═══ DATASET ENTRIES ═══

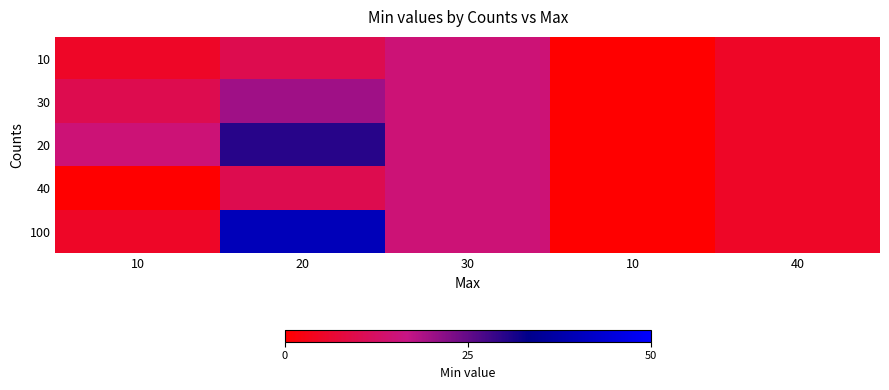

Count the number of categories in the chart.

5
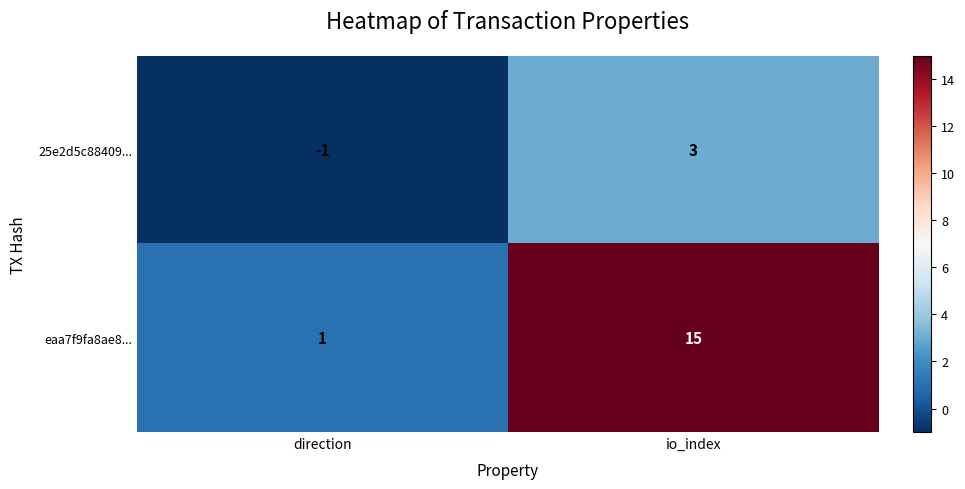

At how many categories does at least one series exceed 11?

1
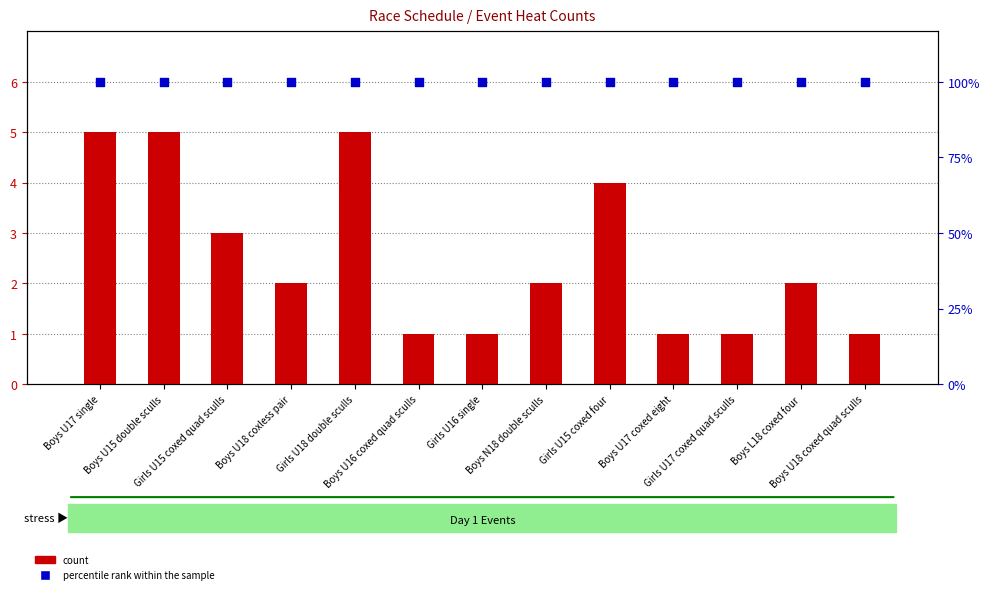

At how many categories does at least one series exceed 82?

13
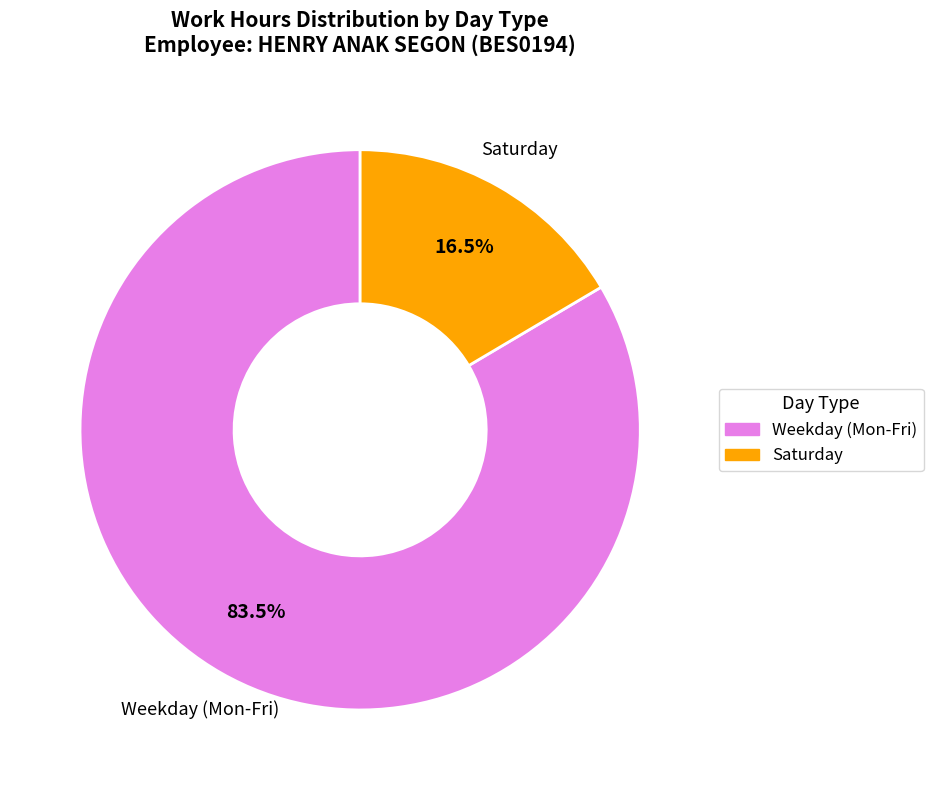

Is there a majority slice in this chart?

Yes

═══

[EXERCISE BRIEF]:
Edit the data above so that every "categories" becomes "groups" and nothing else changes, and leave the pictures out.

[SOLUTION TO THIS EXERCISE]:
Count the number of groups in the chart.

5

At how many groups does at least one series exceed 11?

1

At how many groups does at least one series exceed 82?

13

Is there a majority slice in this chart?

Yes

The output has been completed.